Good way to using reference in a function with thread

Hi, I was asked to implement a function to compare two lists, which was sent in as '&' reference.
Considering that the two lists might be very large, so I decide to use multi-thread inside the function.
The code was like this:

fn isSub<T: PartialEq + Sync>(first_list: &'static [T], second_list: &'static [T]) -> bool {
    let (tx, rx) = channel();

    spawn(move || {
       	//something compare elements and send result to tx.

	// something gets all results from rx and summarize.
	// then make sure the thread has stopped using join, and return.

Then I was asked to make the lifetime of two params static, which is fully understandable. The compiler concerns that the memory of two params is recollected before the thread ends.

These are what I have known:

  1. I can use Box::leak() to get a static ref of the lists.
  2. or I need to change the way the params were sent in, like Arc.

But all of the above solution need to change the context. (the first one is preferred now, but it still causes several changes in the context), like this:

let huge: Vec<u32> = ...;
let huge_boxed = huge.into_boxed_slice();
let huge_ref = Box::leak(huge_boxed);

// then send huge_ref inside the function.

What I want to ask is:

In this case, I believe I know what I am doing and willing to take any consequences. Is there any way that no need to change the context. I mean like an unsafe way. I tried to use unsafe block and send pointer into the thread, but the compiler asked me not doing that, it said something like it's no safe to pass a *const T into a thread.

I hope I can know more about the unsafe feature in Rust, I think the unsafe part in the doc "The Rust Programming Language" maybe not fully covered.

Anyway, Rust is great, I'm now enjoying coding with it, thank you in advance.

1 Like

You can use rayon to easily parallelize this.


Alright a few things to note here:

  • This could have all been avoided with rayon's .par_iter() method on slices and other things.
  • Putting this on a single other thread and then joining would have the same time span as single threadedness:
//Timing for this is worse than just calling my_very_long_task in a 
//single threaded context
let handle = thread::spawn(move || {my_very_long_task(my_mutex)});
//On the other hand, this is what it's meant to be for:
let handle = thread::spawn(move || {/**/});
handle.join(); //Here we can be assured that there is no separate thread
  • If you want more information on the black magic that is unsafe take a look at the rustonomicon
  • Box::leak(another_box) is unsafe to try to change the lifetime of things.

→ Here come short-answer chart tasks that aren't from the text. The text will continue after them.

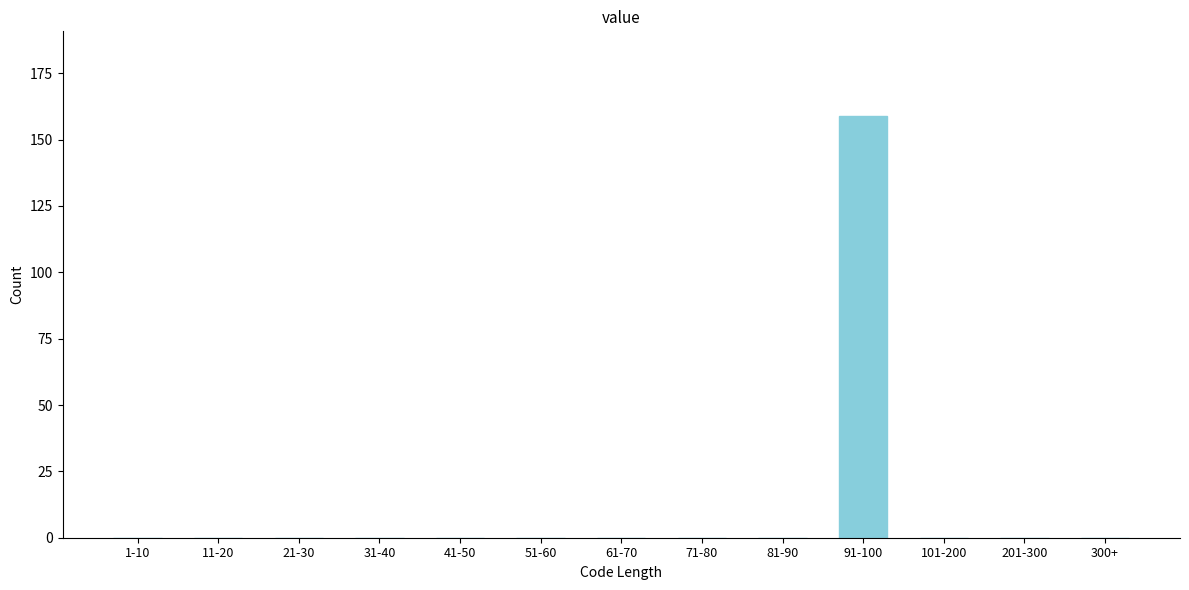

Reading left to right, what are all the values shown in this chart?

1-10=0	11-20=0	21-30=0	31-40=0	41-50=0	51-60=0	61-70=0	71-80=0	81-90=0	91-100=159	101-200=0	201-300=0	300+=0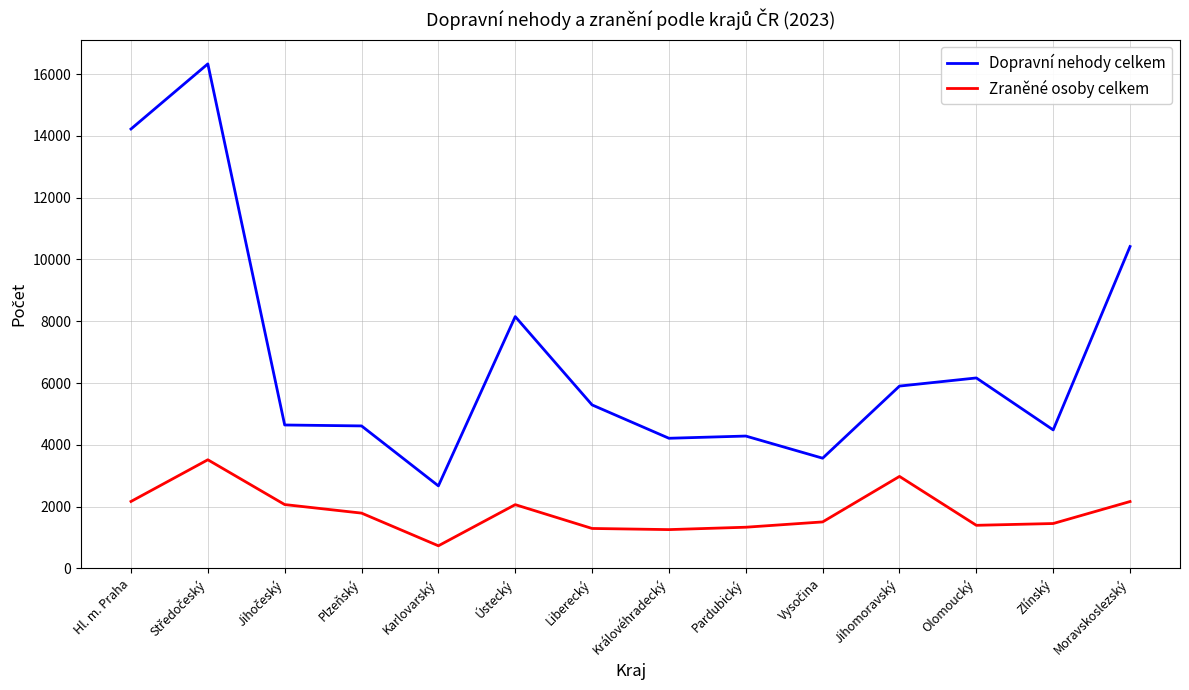

How many lines are shown in the chart?

2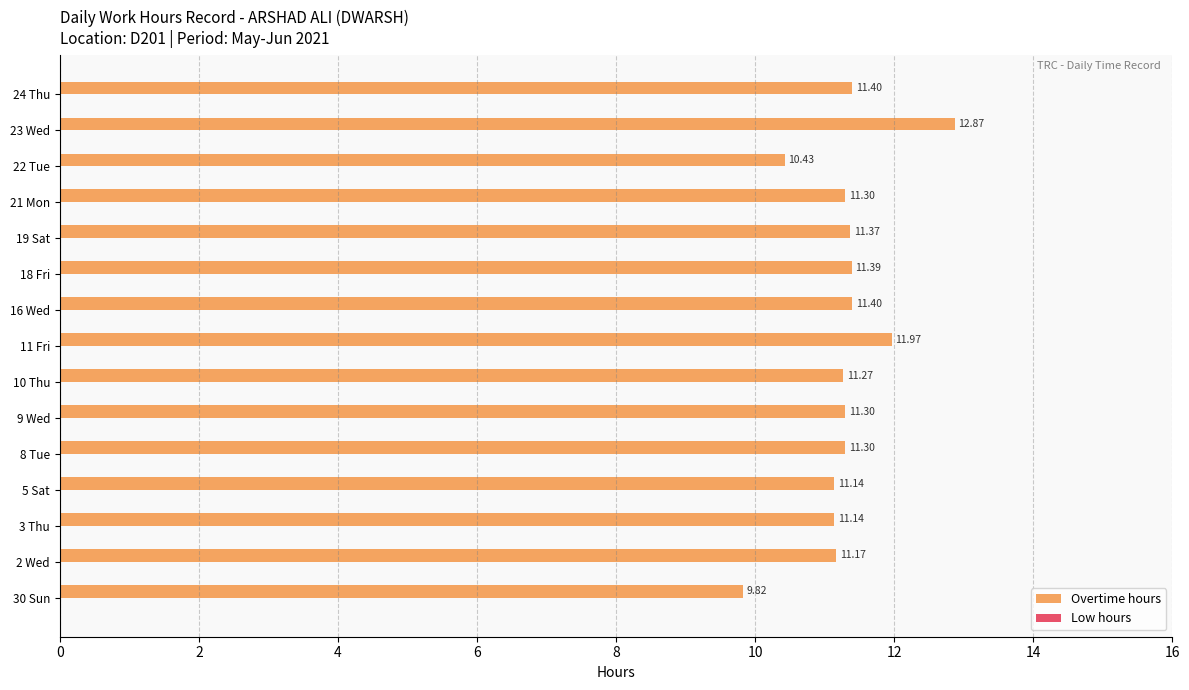

Which has a higher value, 10 Thu or 16 Wed?

16 Wed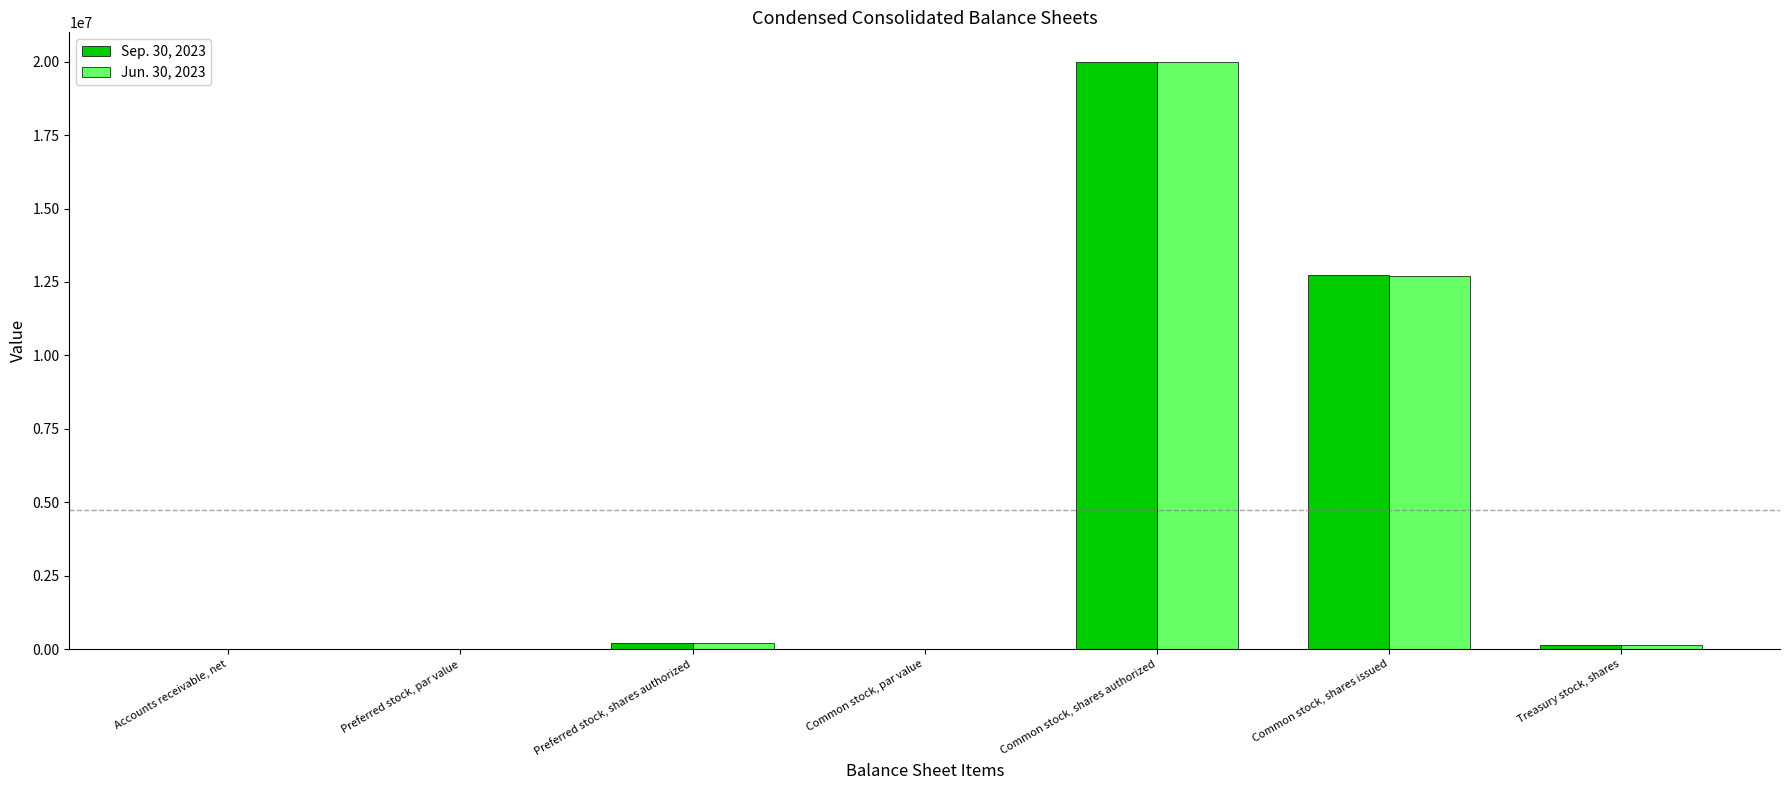

What is the total value across all series at Preferred stock, shares authorized?

400000.0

It's basically a std::mem::transmute() to change the lifetime of a reference by turning it into a pointer and you must also remember to get rid of it later by calling from_raw... it's just a mess
  • Instead, using a Arc<RwLock<T: Deref<Target=&[Data]>>> is probably the best way to go, especially by not requiring the lock on the mutex, and being able to use .read

On another note, it's great to hear that you're enjoying rust! It's always good to see the community growing!

1 Like

Box::leak is perfectly safe

To illustrate my point

let a: i32 = 0;
let b = Box::new(&a);
let a_ref: &'static mut &i32 = Box::leak(b); // error[E0597]: `a` does not live long enough
1 Like

Hi, thank you so much for the reply. I'm really happy that I started this topic, things I learnt here are really dazzling. I'll give it a little try with the black magic as a language learner, and as a application developer I'll just use the fantastic Rayon.

1 Like

Hi, Thank you very much for introducing Rayon!
I think why the box leak is not safe is because it leaves the data on heap last to the end of whole program lifetime(static). it may take a lot of memory if it's not recollected.

Well, leaking memory is safe. As in, leaking memory will not change the output of your program and will not incur undefined behavior. We even have a function to do it, std::mem::forget. It may make your program less efficient or less secure, but those are not the same as being memory unsafe.

1 Like

Yes, that's correct:

This function is mainly useful for data that lives for the remainder of the program's life. Dropping the returned reference will cause a memory leak. If this is not acceptable, the reference should first be wrapped with the Box::from_raw function producing a Box . This Box can then be dropped which will properly destroy T and release the allocated memory.

But as @RustyYato said, it is safe

1 Like

Rust has a specific definition of what is considered memory unsafe. The nomicon goes over this here.